(Beginning of PAGE EXTRACT)
What kinds of genocide

The euthanasia program had seen the introduction of the gas vans and chambers and the Einzatsgruppen had perfected the art of mass murder via shootings. For the killing of those in the USSR the death squad tactic won out. For those Jews and other ‘undesirables’ within Europe it was the gas chambers that would become the method of choice. Staffing these facilities came an experienced workforce who had organised the T4 euthanasia program and were since redundant. The Jews would become their next customers.

Indeed it seems almost as if the nazi regime learnt from the pogroms and exterminations in the USSR since when it came to annihilating the European Jews they deemed that they needed something more efficient, less public and less psychologically harrowing on the troops than the mass shootings that had previously been used. This may indicate a learning curve and is also obviously a statement on the political implications of mass public killings in Europe whose population, it was deemed, would be either more offended or were more important and therefore not worth risking possible offence.

Division of labour was also a key element in gaining consent from the executioners. After severe psychological conditions were noted in units on execution duty the work load was broken up. The majority of the killing was moved to specialised concentration camps, laving the German units to focus on rounding up Jews and loading them onto trains. In instances where this itself was particularly harrowing it was ensured that the units formed from Soviet POWs were used so as to minimise the risk of damage to Germans. When conducting mass shootings the Soviet manned units were used to do the actual shootings. To be covered in the blood, bones and brains of the victims.

Motivation

It appears from the documents as if the commanders of the Wehrmacht were sold on the idea of exterminating Jews on the basis of the security benefits it might bring. Under the pretence that it was Jews that led the majority of the uprisings behind the lines in newly occupied areas it seemed only prudent to have them and all others deemed a security threat exterminated. To this end many Wehrmacht commanders requested that the Einzatsgruppen units work along side the regular army units right at the front in order to pacify newly conquered territories as quickly as possible.

One report states that the executioners were treated to a banquet the night before and made to get very drunk before being fed anti-Semitic speeches to put them into a sort of frenzy. The next morning during the shootings the men were given yet more liquor.

Often occupation authorities far from looking to protect their Jews for economic reasons wanted to be rid of them for the exact same reason. Unproductive Jews were simply more mouths to feed and many statements express the occupation officials delight in being “rid of unnecessary mouths to feed”.

Many men carried out the atrocities because they believed the rhetoric about the Jews being to blame for the nations decline after World War I. Others stated that they simply obeyed orders because they came from a higher authority and as such didn’t think to do anything but execute those orders.

Goods and wealth. The Jews property and homes were valuable and offered rich pickings for anyone that sought to take advantage of the situation.

Comradeship, men would have not wanted to ‘break ranks’ by objecting to their orders, at least – not until they were underway and the truly horrific nature of their task had become evident.

Others may have had careerist ambitions that they did not wish to sacrifice by disobeying an order or being humiliated by accepting any offers of exemption from the work.
(End of PAGE EXTRACT)
(Beginning of LISTED RECORDS)
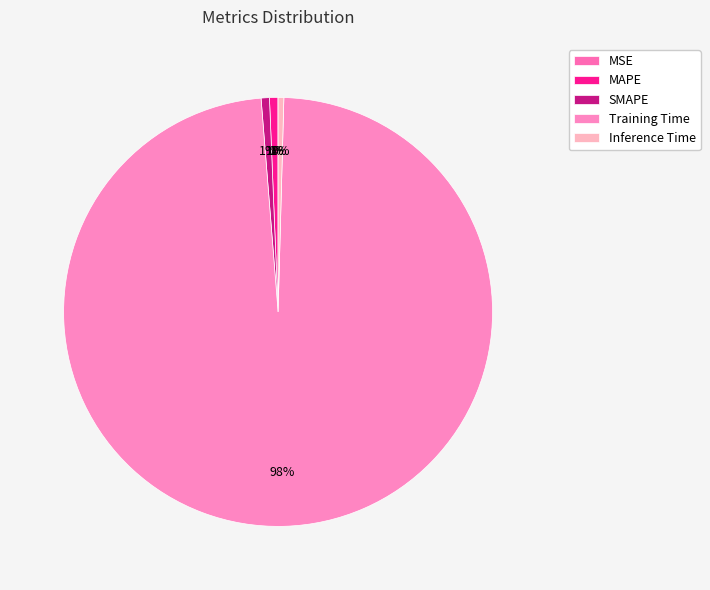

Rank the categories by value from highest to lowest.

Training Time, MAPE, SMAPE, Inference Time, MSE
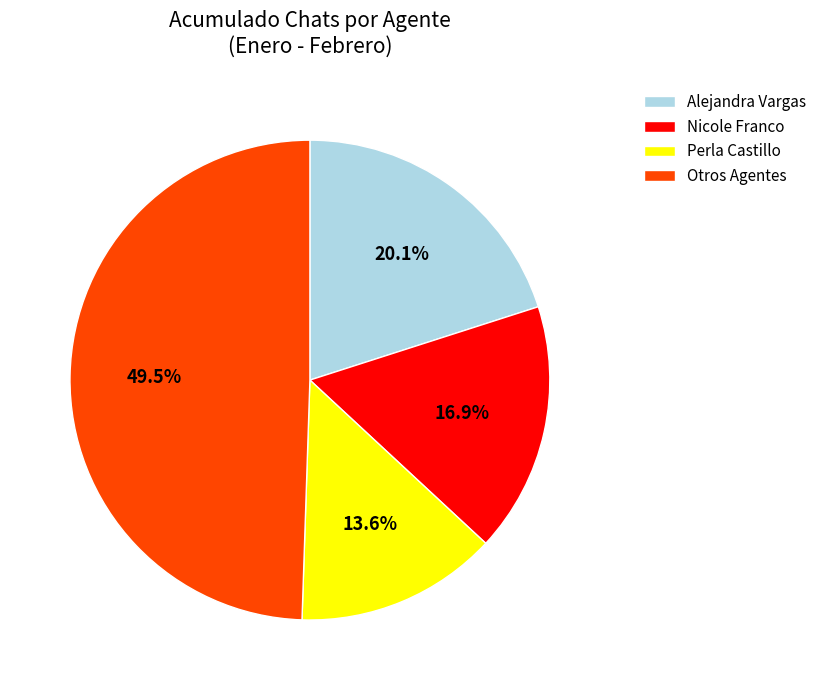

How many slices are in this pie chart?

4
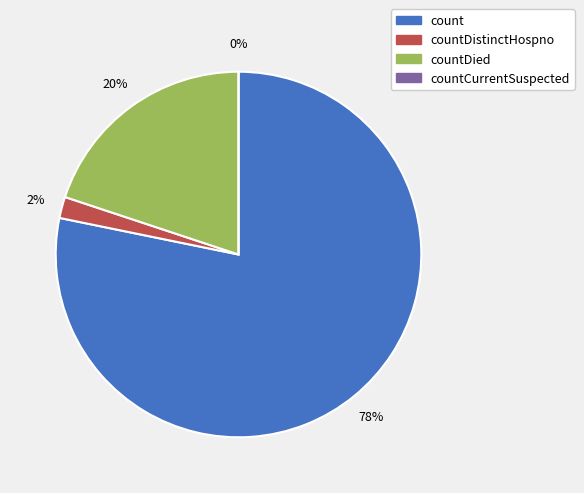

Which category has the biggest portion of the pie?

count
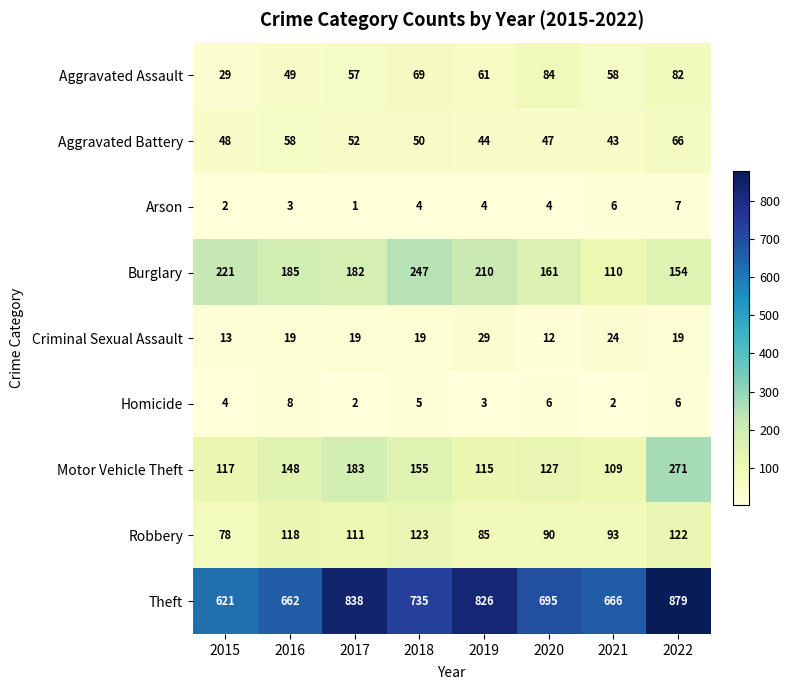

What is the difference between the highest and lowest values at 2018?

731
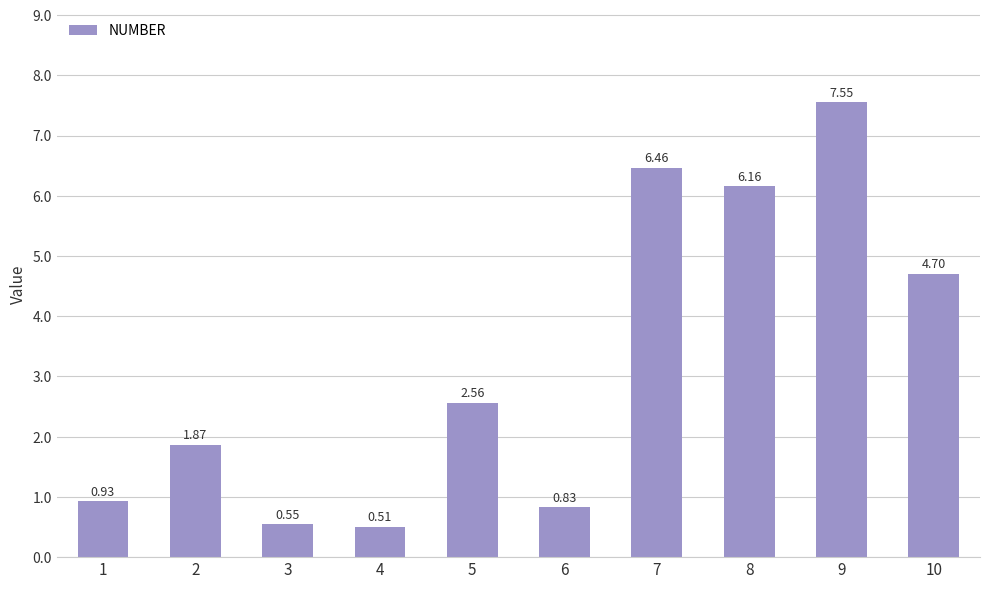

What is the difference between the maximum and second lowest values?

7.0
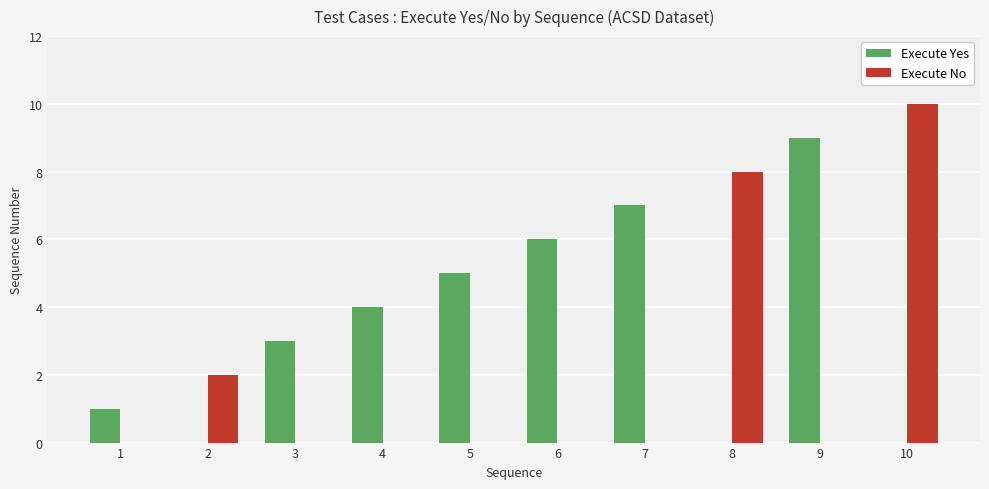

How many Execute No values are between 0 and 2?

8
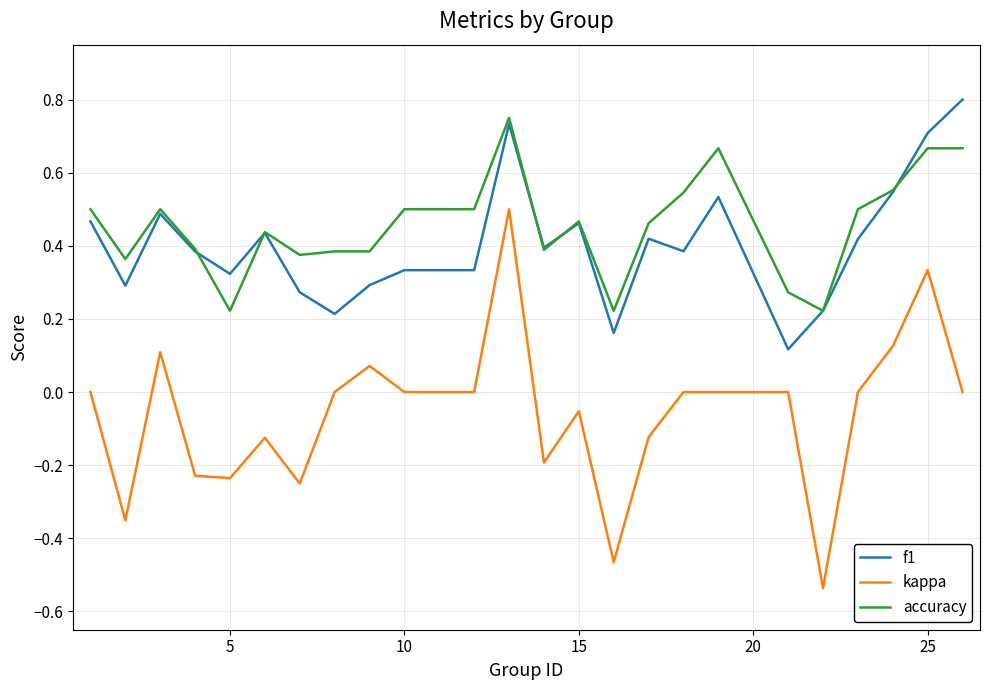

What is the sum of all f1 values?

9.7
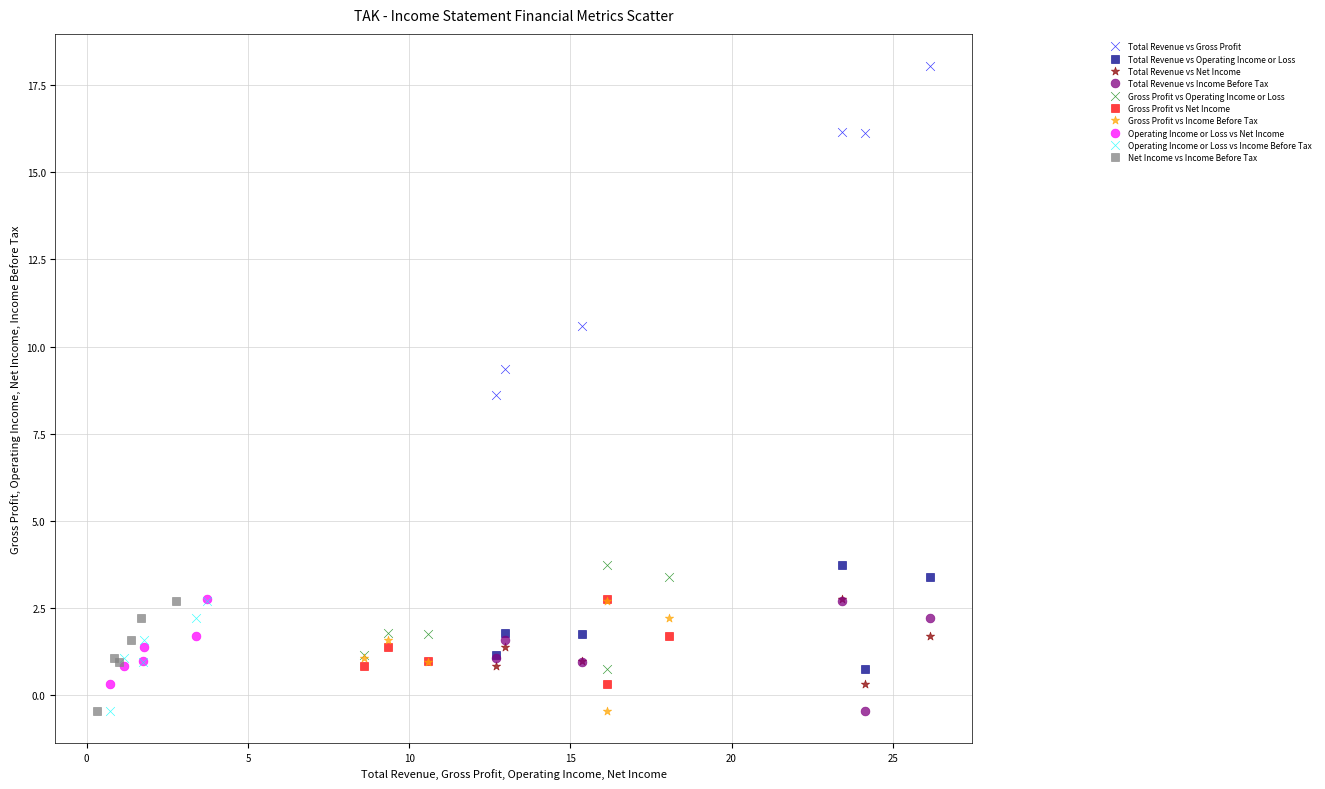

Which series has the largest Y range (max minus min)?

Total Revenue vs Gross Profit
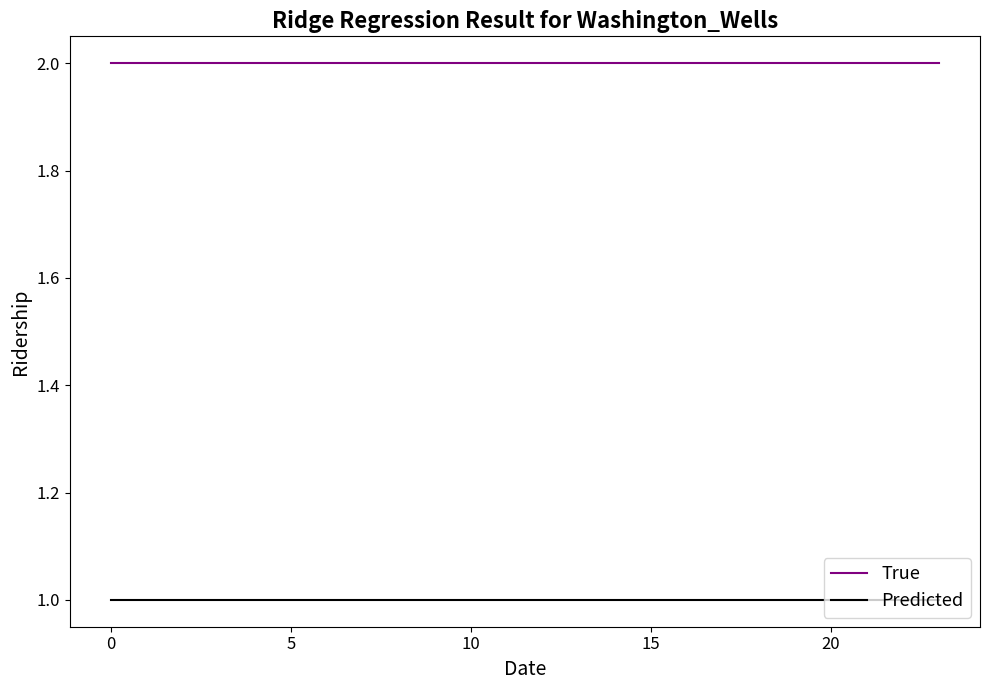

Count the number of data series in this chart.

2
(End of LISTED RECORDS)
#### WORK INSTRUCTION
Summarize the excerpt on Nazi genocide in three sentences. Rely only on the excerpt on Nazi genocide for what follows.

#### EXERCISE RESPONSE
Death squads carrying out shootings became the method for killing people in the USSR, while gas chambers, staffed by the experienced workforce from the T4 euthanasia program, became the method of choice for Jews and other "undesirables" within Europe. After severe psychological conditions were noted in units on execution duty, the work was divided: most of the killing moved to specialized concentration camps, and units formed from Soviet POWs were used for the most harrowing tasks. The motives described include claimed security benefits, the wish to be rid of unproductive mouths to feed, belief in anti-Semitic rhetoric, obedience to higher authority, the value of Jewish property, comradeship, and careerist ambitions.